The second reason has a lot to do with Bitcoin: for high-volume investment institutions, investing directly in Digital Money does not sound like a safe choice, especially after several thunderstorms last year. From a credibility perspective, “We invested in a very safe Digital Money” is obviously more convincing to asset managers than “We invested in a financial investment ETF provided by BlackRock”. This is why ETFs will appeal to institutional investors more than Bitcoin itself.
Since the process is a purchase of ETF shares, some news reports also refer to it as a cash subscription. Conversely, cash redemptions and in-kind redemptions represent the payment methods that investors who own shares of an ETF accept when selling those shares. **
Odaily previously reported that in the re-meeting between Grayscale and the SEC, when discussing matters about GBTC, Grayscale still insisted on fighting for in-kind (subscription and redemption). Bloomberg analyst James Seyffart also said, “I’m almost entirely on the side of Grayscale, BlackRock, and other issuers who have been or are pushing for physical means.” It’s an easier and more efficient way to run ETFs. ”
Authorized participants of an ETF are those large institutional investors, such as investment banks or brokerage firms, who are authorized by a particular ETF to trade directly with the ETF. For example, institutions such as Morgan Stanley and Goldman Sachs, as APs, can engage in cash creation directly with ETF management companies, i.e., provide cash in exchange for newly issued ETF shares.
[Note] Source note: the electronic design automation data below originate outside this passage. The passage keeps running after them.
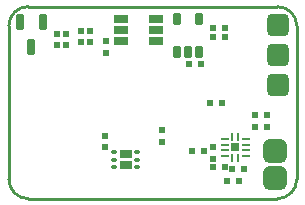
<source format=gbp>
G04*
G04 #@! TF.GenerationSoftware,Altium Limited,Altium Designer,21.3.2 (30)*
G04*
G04 Layer_Color=128*
%FSLAX25Y25*%
%MOIN*%
G70*
G04*
G04 #@! TF.SameCoordinates,A34A3340-7ABE-472C-AE94-605A2DEBF9E2*
G04*
G04*
G04 #@! TF.FilePolarity,Positive*
G04*
G01*
G75*
%ADD12C,0.01000*%
%ADD23R,0.02362X0.02362*%
%ADD24R,0.02756X0.02756*%
%ADD27R,0.02362X0.02362*%
%ADD31R,0.01968X0.02362*%
G04:AMPARAMS|DCode=57|XSize=23.62mil|YSize=39.37mil|CornerRadius=2.01mil|HoleSize=0mil|Usage=FLASHONLY|Rotation=0.000|XOffset=0mil|YOffset=0mil|HoleType=Round|Shape=RoundedRectangle|*
%AMROUNDEDRECTD57*
21,1,0.02362,0.03535,0,0,0.0*
21,1,0.01961,0.03937,0,0,0.0*
1,1,0.00402,0.00980,-0.01768*
1,1,0.00402,-0.00980,-0.01768*
1,1,0.00402,-0.00980,0.01768*
1,1,0.00402,0.00980,0.01768*
%
%ADD57ROUNDEDRECTD57*%
G04:AMPARAMS|DCode=58|XSize=75mil|YSize=75mil|CornerRadius=18.75mil|HoleSize=0mil|Usage=FLASHONLY|Rotation=270.000|XOffset=0mil|YOffset=0mil|HoleType=Round|Shape=RoundedRectangle|*
%AMROUNDEDRECTD58*
21,1,0.07500,0.03750,0,0,270.0*
21,1,0.03750,0.07500,0,0,270.0*
1,1,0.03750,-0.01875,-0.01875*
1,1,0.03750,-0.01875,0.01875*
1,1,0.03750,0.01875,0.01875*
1,1,0.03750,0.01875,-0.01875*
%
%ADD58ROUNDEDRECTD58*%
G04:AMPARAMS|DCode=59|XSize=78.74mil|YSize=78.74mil|CornerRadius=19.68mil|HoleSize=0mil|Usage=FLASHONLY|Rotation=180.000|XOffset=0mil|YOffset=0mil|HoleType=Round|Shape=RoundedRectangle|*
%AMROUNDEDRECTD59*
21,1,0.07874,0.03937,0,0,180.0*
21,1,0.03937,0.07874,0,0,180.0*
1,1,0.03937,-0.01968,0.01968*
1,1,0.03937,0.01968,0.01968*
1,1,0.03937,0.01968,-0.01968*
1,1,0.03937,-0.01968,-0.01968*
%
%ADD59ROUNDEDRECTD59*%
%ADD60R,0.02362X0.01968*%
%ADD61R,0.00984X0.02756*%
%ADD62R,0.02756X0.00984*%
G04:AMPARAMS|DCode=63|XSize=17.72mil|YSize=11.81mil|CornerRadius=1.95mil|HoleSize=0mil|Usage=FLASHONLY|Rotation=180.000|XOffset=0mil|YOffset=0mil|HoleType=Round|Shape=RoundedRectangle|*
%AMROUNDEDRECTD63*
21,1,0.01772,0.00791,0,0,180.0*
21,1,0.01382,0.01181,0,0,180.0*
1,1,0.00390,-0.00691,0.00396*
1,1,0.00390,0.00691,0.00396*
1,1,0.00390,0.00691,-0.00396*
1,1,0.00390,-0.00691,-0.00396*
%
%ADD63ROUNDEDRECTD63*%
G04:AMPARAMS|DCode=65|XSize=51.18mil|YSize=23.62mil|CornerRadius=2.01mil|HoleSize=0mil|Usage=FLASHONLY|Rotation=270.000|XOffset=0mil|YOffset=0mil|HoleType=Round|Shape=RoundedRectangle|*
%AMROUNDEDRECTD65*
21,1,0.05118,0.01961,0,0,270.0*
21,1,0.04717,0.02362,0,0,270.0*
1,1,0.00402,-0.00980,-0.02358*
1,1,0.00402,-0.00980,0.02358*
1,1,0.00402,0.00980,0.02358*
1,1,0.00402,0.00980,-0.02358*
%
%ADD65ROUNDEDRECTD65*%
G04:AMPARAMS|DCode=66|XSize=25.59mil|YSize=47.24mil|CornerRadius=1.92mil|HoleSize=0mil|Usage=FLASHONLY|Rotation=90.000|XOffset=0mil|YOffset=0mil|HoleType=Round|Shape=RoundedRectangle|*
%AMROUNDEDRECTD66*
21,1,0.02559,0.04341,0,0,90.0*
21,1,0.02175,0.04724,0,0,90.0*
1,1,0.00384,0.02170,0.01088*
1,1,0.00384,0.02170,-0.01088*
1,1,0.00384,-0.02170,-0.01088*
1,1,0.00384,-0.02170,0.01088*
%
%ADD66ROUNDEDRECTD66*%
G36*
X40968Y12409D02*
Y12449D01*
X40938Y12521D01*
X40883Y12576D01*
X40811Y12606D01*
X40772D01*
D01*
X37228D01*
X37189D01*
X37117Y12576D01*
X37062Y12521D01*
X37031Y12449D01*
Y12409D01*
D01*
Y10047D01*
Y10008D01*
X37062Y9936D01*
X37117Y9880D01*
X37189Y9850D01*
X37228D01*
D01*
X40772D01*
X40811D01*
X40883Y9880D01*
X40938Y9936D01*
X40968Y10008D01*
Y10047D01*
D01*
Y12409D01*
D02*
G37*
G36*
X37228Y16150D02*
X37189D01*
X37117Y16120D01*
X37062Y16064D01*
X37031Y15992D01*
Y15953D01*
Y15953D01*
Y13590D01*
Y13551D01*
X37062Y13479D01*
X37117Y13424D01*
X37189Y13394D01*
X37228D01*
D01*
X40772D01*
X40811D01*
X40883Y13424D01*
X40938Y13479D01*
X40968Y13551D01*
Y13590D01*
D01*
Y15953D01*
Y15992D01*
X40938Y16064D01*
X40883Y16120D01*
X40811Y16150D01*
X40772D01*
D01*
X37228D01*
D02*
G37*
D12*
X89551Y0D02*
G03*
X96000Y6449I0J6449D01*
G01*
X96005Y57559D02*
G03*
X96000Y57554I0J-5D01*
G01*
X96005Y57559D02*
G03*
X89555Y64008I-6449J0D01*
G01*
X6449Y64000D02*
G03*
X0Y57551I0J-6449D01*
G01*
Y6449D02*
G03*
X6449Y0I6449J0D01*
G01*
X96000Y6449D02*
Y57554D01*
X0Y6449D02*
Y57551D01*
X6449Y0D02*
X89551D01*
X6449Y64000D02*
X89555Y64000D01*
D23*
X82032Y28000D02*
D03*
X85969D02*
D03*
X82000Y24000D02*
D03*
X85937D02*
D03*
X61063Y16000D02*
D03*
X65000D02*
D03*
X68000Y54000D02*
D03*
X71937D02*
D03*
X68000Y57000D02*
D03*
X71937D02*
D03*
X70937Y32000D02*
D03*
X67000D02*
D03*
D24*
X75543Y17047D02*
D03*
D27*
X16000Y51063D02*
D03*
Y55000D02*
D03*
X19000Y51063D02*
D03*
Y55000D02*
D03*
X27000Y56000D02*
D03*
Y52063D02*
D03*
X24000D02*
D03*
Y56000D02*
D03*
D31*
X68000Y10500D02*
D03*
X71937D02*
D03*
X78496Y10031D02*
D03*
X74559D02*
D03*
X60000Y45000D02*
D03*
X63937D02*
D03*
X76600Y6000D02*
D03*
X72663D02*
D03*
D57*
X63440Y59727D02*
D03*
X55960D02*
D03*
Y48900D02*
D03*
X59700D02*
D03*
X63440D02*
D03*
D58*
X89900Y58000D02*
D03*
Y48000D02*
D03*
Y38000D02*
D03*
D59*
X88900Y16000D02*
D03*
Y7000D02*
D03*
D60*
X51000Y22937D02*
D03*
Y19000D02*
D03*
X68100Y13263D02*
D03*
Y17200D02*
D03*
X32520Y52520D02*
D03*
Y48583D02*
D03*
X32000Y21000D02*
D03*
Y17063D02*
D03*
D61*
X74559Y20591D02*
D03*
X76528D02*
D03*
Y13504D02*
D03*
X74559D02*
D03*
D62*
X72000Y20000D02*
D03*
Y18032D02*
D03*
Y16063D02*
D03*
Y14095D02*
D03*
X79087D02*
D03*
Y16063D02*
D03*
Y18032D02*
D03*
Y20000D02*
D03*
D63*
X42839Y15559D02*
D03*
Y13000D02*
D03*
Y10441D02*
D03*
X35161D02*
D03*
Y13000D02*
D03*
Y15559D02*
D03*
D65*
X3820Y58800D02*
D03*
X11300D02*
D03*
X7560Y50532D02*
D03*
D66*
X37386Y60000D02*
D03*
Y56260D02*
D03*
Y52520D02*
D03*
X49000D02*
D03*
Y56260D02*
D03*
Y60000D02*
D03*
M02*

</source>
According to analysts, the SEC expects to have the issuer confirm the AP list and list it in an updated filing within the next 10 days. This timeline may not be complete for some issuers, who may not be able to make it in time for a potential approval in early January. **
However, Bloomberg ETF analyst Eric Balchunas also mentioned that AP Protocol + Cash Creation = Approval. In other words, these two steps should be the last steps before approval. Odaily will keep track of updates submitted before the 31st.